Inside hot classrooms after long cold runs in the rain I nodded sleepily through most of my Red Cross training. I had regular updates throughout the year, and thought little had gone in. But two months later, when I was in a car accident in Botswana, I managed to whimper Red Cross instructions to my 12 injured friends while passing in and out of consciousness myself.
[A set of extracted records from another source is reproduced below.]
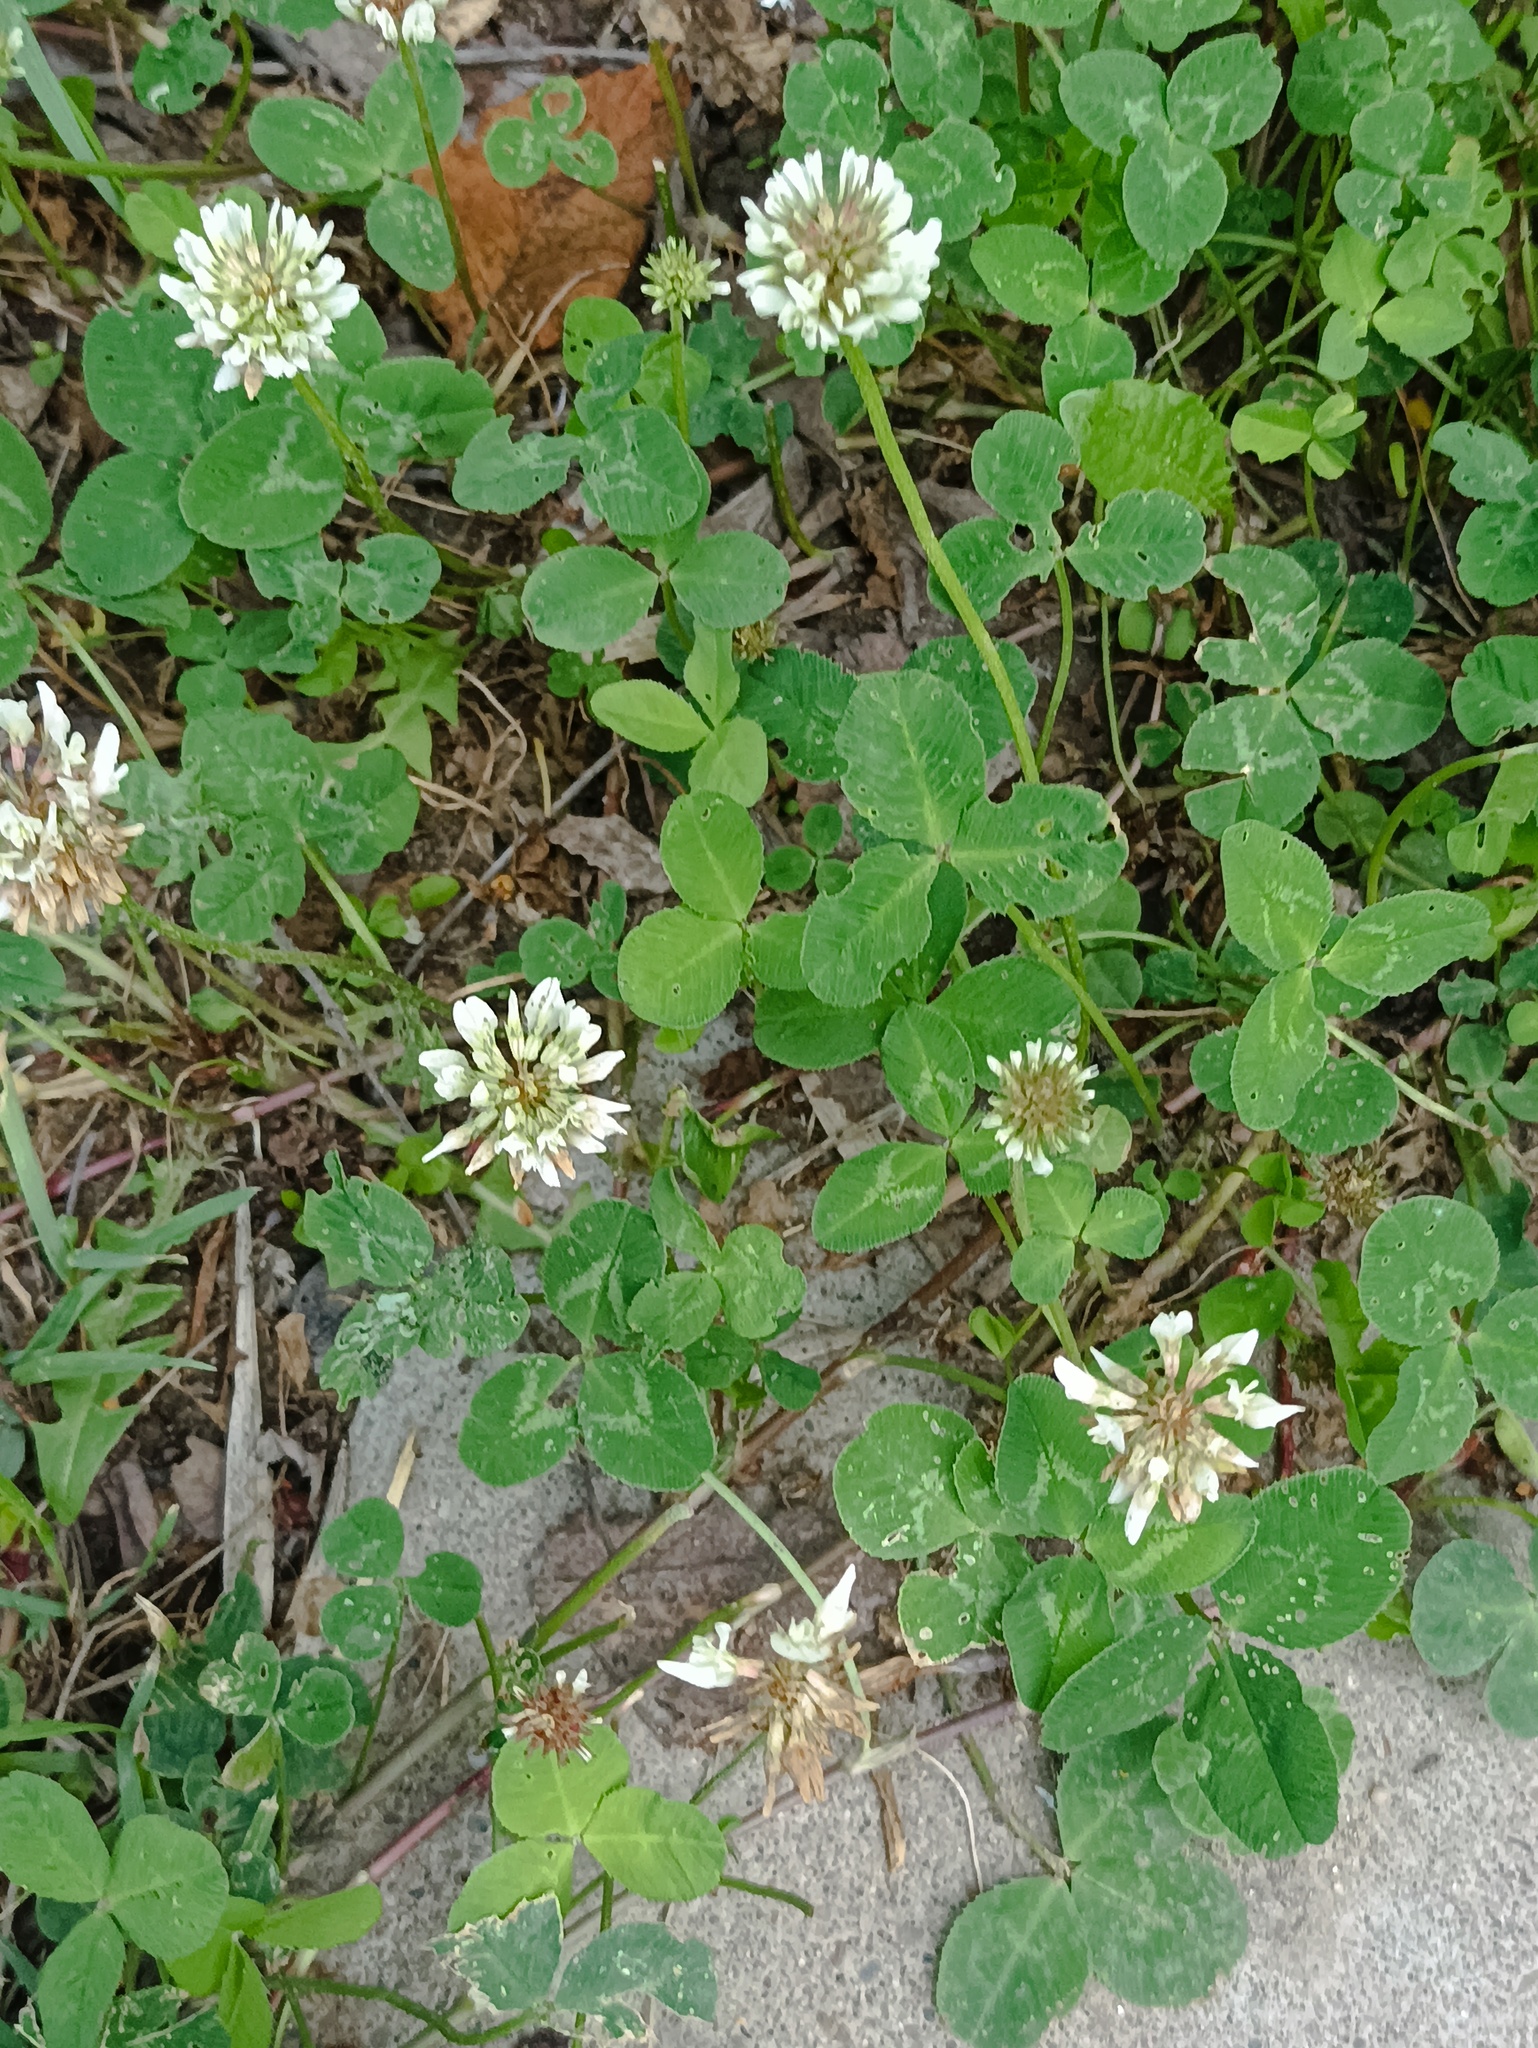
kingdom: Plantae
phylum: Tracheophyta
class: Magnoliopsida
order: Fabales
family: Fabaceae
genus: Trifolium
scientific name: Trifolium repens
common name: White clover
They hopped into the next car that would take them, and I was left with two friends to wait for an ambulance. I couldn’t move my legs, so we refused several offers of a lift from passing farmers. Dehydrated, concussed and sick with pain from my crushed back, I wanted a doctor with a proper stretcher. It was like holding out for a London ambulance on the edge of the Okavango Delta. Silly. The ambulance did come eventually and four nurses each grabbed one of my limbs and threw me into the back of their dirty van. I thought I would never walk again, but I did…the next day.